C’è una piccola dedica dell’autrice sulla mia copia che recita “Vai e sii gattosa. Devi. Puoi.” E dopo la lettura del delizioso Un’imprecisa cosa felice (HACCA Edizioni, 2017) non si può non voler fare le fusa sotto le coperte quando fuori piove e non devi andare a lavoro. 

Marta, Nino, Marisa, Ernesto. Ogni singolo personaggio di questo romanzo ti entra dentro e non puoi fare a meno di adorarlo e volerlo conoscere, perché ognuno di loro ti prende per mano e ti accompagna attraverso le loro vite tutte un po’ difettose ma assolutamente vere. Dando voce a Marta e a Nino, l’autrice ci permette di spiare nella loro intimità e scoprire che ognuno di loro dovrà fare i conti con gli squilibri della vita che dona felicità e la toglie a suo piacimento – spesso in modo assurdo e tragicomico – per poi ridonartela sotto un’altra forma. 

Tra uova da incartare, giornalini porno dai quali ritagliare solo i visi delle ragazze, giocattoli da aggiustare in laboratorio e telegrammi da inviare nell’aldilà e con un linguaggio e una narrazione semplice e avvolgente come un abbraccio, l’autrice ci convince in ogni capitolo che l’amore vince sempre su tutto e che il dolore può toglierti per un attimo il respiro ma non la voglia di vivere e di meravigliarti del mondo.

● **Problemi e compiti**
**A)** Trascrivi dalla recensione il passo che comincia con "Marta, Nino, Marisa, Ernesto." e termina con "sotto un’altra forma.".
**B)** Secondo la recensione, con quale casa editrice è uscito il romanzo Un'imprecisa cosa felice?

[Dati raccolti]
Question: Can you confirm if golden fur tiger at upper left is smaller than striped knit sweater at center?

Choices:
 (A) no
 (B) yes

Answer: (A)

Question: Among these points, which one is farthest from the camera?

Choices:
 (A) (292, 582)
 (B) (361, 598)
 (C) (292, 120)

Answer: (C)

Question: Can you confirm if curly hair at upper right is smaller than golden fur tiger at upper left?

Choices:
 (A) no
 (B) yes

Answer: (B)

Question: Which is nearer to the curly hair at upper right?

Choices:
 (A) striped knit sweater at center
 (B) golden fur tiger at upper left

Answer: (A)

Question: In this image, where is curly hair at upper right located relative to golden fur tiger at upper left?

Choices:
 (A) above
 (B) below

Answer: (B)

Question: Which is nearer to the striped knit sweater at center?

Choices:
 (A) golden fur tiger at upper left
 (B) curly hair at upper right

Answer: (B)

...

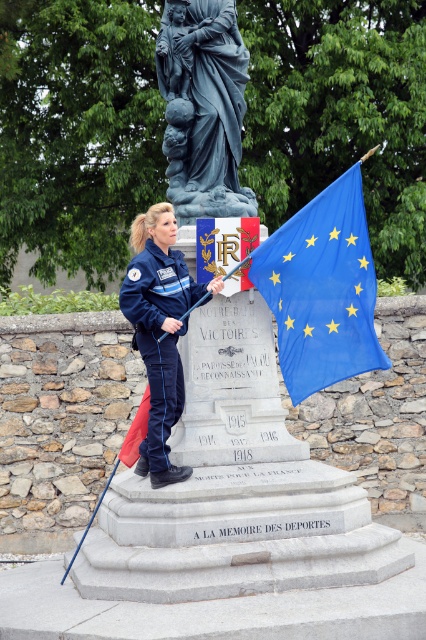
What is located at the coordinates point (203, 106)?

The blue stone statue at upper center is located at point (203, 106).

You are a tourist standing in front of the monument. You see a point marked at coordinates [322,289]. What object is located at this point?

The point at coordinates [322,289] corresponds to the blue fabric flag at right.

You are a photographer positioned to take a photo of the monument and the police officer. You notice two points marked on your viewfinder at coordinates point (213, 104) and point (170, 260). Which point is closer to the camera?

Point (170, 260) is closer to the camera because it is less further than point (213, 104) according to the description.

● **Risposte qui sotto**
**A)**
Marta, Nino, Marisa, Ernesto. Ogni singolo personaggio di questo romanzo ti entra dentro e non puoi fare a meno di adorarlo e volerlo conoscere, perché ognuno di loro ti prende per mano e ti accompagna attraverso le loro vite tutte un po’ difettose ma assolutamente vere. Dando voce a Marta e a Nino, l’autrice ci permette di spiare nella loro intimità e scoprire che ognuno di loro dovrà fare i conti con gli squilibri della vita che dona felicità e la toglie a suo piacimento – spesso in modo assurdo e tragicomico – per poi ridonartela sotto un’altra forma.

**B)** HACCA Edizioni.